The Year of The Sex Olympics - Cultural Significance

Cultural Significance

One of the first to draw comparisons with The Year of the Sex Olympics and the rise of reality television programmes (soap operas without professional actors), such as Big Brother, Castaway 2000 and Survivor, was the journalist Nancy Banks-Smith in a review of the first series of the UK version of Big Brother for The Guardian in 2000, a theme she later expounded upon in 2003, writing that the play "foretold the reality show and, in the scramble for greater sensation, its logical outcome". Banks-Smith had long been an admirer of The Year of the Sex Olympics, having written in The Sun following its original broadcast in 1968: "Quite apart from the excellent script and the 'big big' treatment, the play radiated ripples. Is television a substitute for living? Does the spectacle of pain at a distance atrophy sympathy? Can this coffin with knobs on furnish all we need to ask?". Another admirer, the writer and actor Mark Gatiss, has said that upon seeing Big Brother he yelled at the television, "Don't they know what they're doing? It's The Year of the Sex Olympics! Nigel Kneale was right!". When The Year of the Sex Olympics was repeated on BBC Four on 22 May 2003, Paul Hoggart in The Times noted that "in many respects Kneale was right on the money when you consider that nothing gets contemporary reality show audiences more excited than an emotional train-wreck on live TV".

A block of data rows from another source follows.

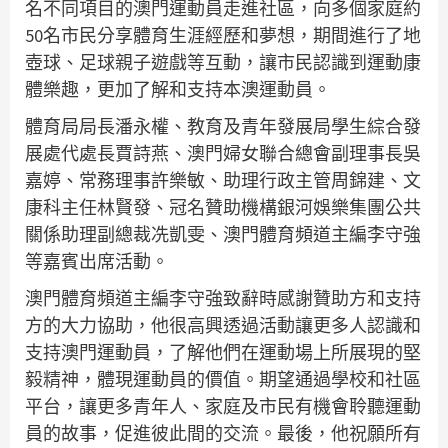
名不同項目的澳門運動員走進社區，向多個家庭約
50名市民分享體育生涯經歷和夢想，期間進行了地
壺球、足球親子遊戲等互動，讓市民認識到運動康
體樂趣，更加了解和支持本澳運動員。
體育局局長潘永權、教育及青年發展局學生綜合發
展處代處長賈詩燕、澳門婦女聯合總會副理事長吳
嘉婷、常務理事許樂敏、助理行政主管周錦建、文
康科主任林賢發、冠名贊助機構銀河娛樂集團公共
關係助理副總裁冼凱雯、澳門體育頻道主編李守強
等嘉賓出席活動。
澳門體育頻道主編李守強致辭時感謝贊助方和支持
方的大力協助，他很高興透過活動讓更多人認識和
支持澳門運動員，了解他們在運動場上所展現的堅
毅精神，體現運動員的價值。期望通過學校和社區
平台，讓更多青年人、家庭及市民有機會聆聽運動
員的故事，促進彼此間的交流。最後，他祝願所有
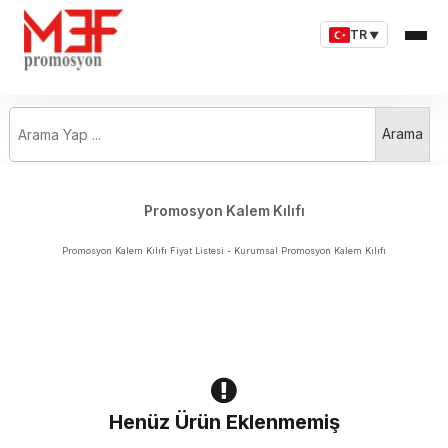
TR
▼
Arama Yap ...
Arama
Promosyon Kalem Kılıfı
Promosyon Kalem Kılıfı Fiyat Listesi - Kurumsal Promosyon Kalem Kılıfı
Henüz Ürün Eklenmemiş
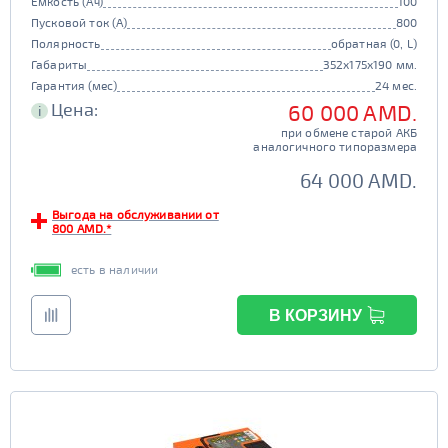
Емкость (Ач)
100
Пусковой ток (А)
800
Полярность
обратная (0, L)
Габариты
352x175x190 мм.
Гарантия (мес)
24 мес.
Цена:
60 000 AMD.
i
при обмене старой АКБ
аналогичного типоразмера
64 000 AMD.
Выгода на обслуживании от
800 AMD.*
есть в наличии
В КОРЗИНУ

Although the reality television of The Live Life Show is the aspect most commentators pick up on, The Year of the Sex Olympics is also a wider satire on sensationalist television and the media in general. Mark Gatiss has noted that the Artsex and Foodshow programmes that also appear in the play "ingeniously depicted the future of lowest common denominator TV". This view is echoed by the writer and critic Kim Newman who has said that "as an extreme exercise in revolutionary self-criticism on the part of television professionals, who also lampoon their own world of chattering commentators and ratings-chasing sensationalism, the play is a trenchant contribution to a series of debates that is still raging" and has concluded that "Nigel Kneale might be quite justified in shouting, "I was right! I was right!"".